Monte Carlo methods are used to produce samples from a given distribution, with density $f$ say, either to get an idea about this distribution, or to solve an integration or optimisation problem related with $f$. For instance, to find the value of $$\int_{\mathcal{X}} h(x) f(x)\text{d}x$$ or the mode of the distribution of $h(X)$ when $X\sim f(x)$ or a quantile of this distribution.
To compare the Monte Carlo and Markov chain Monte Carlo methods you mention requires to set the background of the problem as the pros and cons of each will vary from case to case. Here are a few generic remarks that do not cover the complexity of the issue:
- Accept-reject methods are intended to provide an i.i.d. sample from $f$. To achieve this, one designs an algorithm that takes as input a random number of uniform variates $u_1,u_2,\ldots$, and returns a value $x$ that is a realisation from $f$. The pros are that there is no approximation in the method: the outcome is truly an i.i.d. sample from $f$. The cons are many: (i) designing the algorithm by finding an envelope of $f$ that can be generated may be very costly in human time; (ii) the algorithm may be inefficient in computing time, i.e., requires many uniforms to produce a single $x$; (iii) those performances are decreasing with the dimension of $X$. In short, such methods cannot be used for simulating one or a few simulations from $f$ unless they are already available in a computer language like R.
- Markov chain Monte Carlo (MCMC) methods are extensions of i.i.d. simulations methods when i.i.d. simulation is too costly. They produce a sequence of simulations $(x_t)_t$ which limiting distribution is the distribution $f$. The pros are that (i) less information about $f$ is needed to implement the method; (ii) $f$ may be only known up to a normalising constant or even as an integral$$f(x)\propto\int_{\mathcal{Z}} \tilde{f}(x,z)\text{d}z$$ and still be associated with an MCMC method; (iii) there exist generic MCMC algorithms to produce simulations $(x_t)_t$ that require very little calibration; (iv) dimension is less of an issue as large dimension targets can be broken into conditionals of smaller dimension (as in Gibbs sampling). The cons are that (i) the simulations $(x_t)_t$ are correlated, hence less informative than i.i.d. simulations; (ii) the validation of the method is only asymptotic, hence there is an approximation in considering $x_t$ for a fixed $t$ as a realisation of $f$; (iii) convergence to $f$ (in $t$) may be so slow that for all practical purposes the algorithm does not converge; (iv) the universal validation of the method means there is an infinite number of potential implementations, with an equally infinite range of efficiencies.

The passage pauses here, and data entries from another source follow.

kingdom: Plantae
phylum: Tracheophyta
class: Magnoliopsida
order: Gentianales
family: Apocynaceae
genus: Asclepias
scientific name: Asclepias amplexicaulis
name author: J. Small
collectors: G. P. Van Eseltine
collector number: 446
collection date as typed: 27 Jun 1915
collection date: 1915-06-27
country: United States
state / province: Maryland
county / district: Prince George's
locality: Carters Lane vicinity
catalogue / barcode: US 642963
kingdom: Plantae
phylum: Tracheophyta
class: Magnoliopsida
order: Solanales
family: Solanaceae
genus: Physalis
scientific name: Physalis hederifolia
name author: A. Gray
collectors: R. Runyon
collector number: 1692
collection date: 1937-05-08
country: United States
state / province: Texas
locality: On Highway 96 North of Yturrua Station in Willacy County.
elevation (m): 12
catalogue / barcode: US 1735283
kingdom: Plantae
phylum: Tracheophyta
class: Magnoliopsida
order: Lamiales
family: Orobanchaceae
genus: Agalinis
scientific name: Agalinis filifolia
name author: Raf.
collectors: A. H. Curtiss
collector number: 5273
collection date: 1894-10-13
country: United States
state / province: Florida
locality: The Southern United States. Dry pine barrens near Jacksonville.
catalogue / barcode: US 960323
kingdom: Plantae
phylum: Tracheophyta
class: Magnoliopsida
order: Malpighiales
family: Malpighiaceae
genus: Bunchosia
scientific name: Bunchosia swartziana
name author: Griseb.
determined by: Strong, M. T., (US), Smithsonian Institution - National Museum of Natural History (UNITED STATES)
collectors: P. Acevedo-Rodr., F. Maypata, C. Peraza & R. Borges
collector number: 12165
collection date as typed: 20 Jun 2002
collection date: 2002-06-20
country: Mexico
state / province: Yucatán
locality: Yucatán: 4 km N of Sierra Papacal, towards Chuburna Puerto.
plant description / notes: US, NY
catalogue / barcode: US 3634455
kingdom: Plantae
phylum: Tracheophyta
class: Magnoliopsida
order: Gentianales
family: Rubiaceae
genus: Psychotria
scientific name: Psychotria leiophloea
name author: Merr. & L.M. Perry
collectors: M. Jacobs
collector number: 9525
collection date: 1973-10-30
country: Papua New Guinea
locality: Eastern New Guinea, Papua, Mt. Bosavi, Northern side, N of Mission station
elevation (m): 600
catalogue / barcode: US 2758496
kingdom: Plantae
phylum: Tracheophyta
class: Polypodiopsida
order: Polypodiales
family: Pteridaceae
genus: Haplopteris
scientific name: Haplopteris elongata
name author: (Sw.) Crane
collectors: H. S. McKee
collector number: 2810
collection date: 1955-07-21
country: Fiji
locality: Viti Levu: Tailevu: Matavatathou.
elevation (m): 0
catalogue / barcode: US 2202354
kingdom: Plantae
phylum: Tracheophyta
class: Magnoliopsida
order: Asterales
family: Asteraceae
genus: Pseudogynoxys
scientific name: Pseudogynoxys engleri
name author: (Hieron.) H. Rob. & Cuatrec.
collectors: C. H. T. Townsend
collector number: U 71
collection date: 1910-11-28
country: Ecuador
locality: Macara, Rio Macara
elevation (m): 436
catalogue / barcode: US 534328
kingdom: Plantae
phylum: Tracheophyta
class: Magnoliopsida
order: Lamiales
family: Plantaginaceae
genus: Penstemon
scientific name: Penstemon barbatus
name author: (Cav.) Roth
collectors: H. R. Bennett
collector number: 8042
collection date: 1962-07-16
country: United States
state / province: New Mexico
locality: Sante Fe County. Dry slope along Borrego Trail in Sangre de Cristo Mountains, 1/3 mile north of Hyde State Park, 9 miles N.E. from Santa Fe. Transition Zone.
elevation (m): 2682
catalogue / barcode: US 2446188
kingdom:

- Importance sampling methods are originally designed for integral approximations, namely generating from the wrong target $g(x)$ and compensating by an importance weight $$f(x)/g(x)\,.$$ The resulting sample is thus weighted, which makes the comparison with the above awkward. However, importance sampling can be turned into importance sampling resampling by using an additional resampling step based on the weights. The pros of importance sampling resampling are that (i) generation from an importance target $g$ can be cheap and recycled for different targets $f$; (ii) the "right" choice of $g$ can lead to huge improvements compared with regular or MCMC sampling; (iii) importance sampling is more amenable to numerical integration improvement, like for instance quasi-Monte Carlo integration; (iv) it can be turn into adaptive versions like population Monte Carlo and sequential Monte Carlo. The cons are that (i) resampling induces inefficiency (which can be partly corrected by reducing the noise as in systematic resampling or qMC); (ii) the "wrong" choice of $g$ can lead to huge losses in efficiency and even to infinite variance; (iii) importance has trouble facing large dimensions and its efficiency diminishes quickly with the dimension; (iv) the method may be as myopic as local MCMC methods in missing important regions of the support of $f$.
In conclusion, a warning that there is no such thing as an optimal simulation method. Even in a specific setting like approximating an integral $$\mathcal{I}=\int_{\mathcal{X}} h(x) f(x)\text{d}x$$ Costs of designing and running different methods intrude to make a global comparison very delicate, while they cannot beat the zero variance answer of returning the constant "estimate" $$\hat{\mathcal{I}}=\int_{\mathcal{X}} h(x) f(x)\text{d}x$$ This does not mean that methods cannot be compared, but that there always is a possibility for an improvement, which comes with additional costs.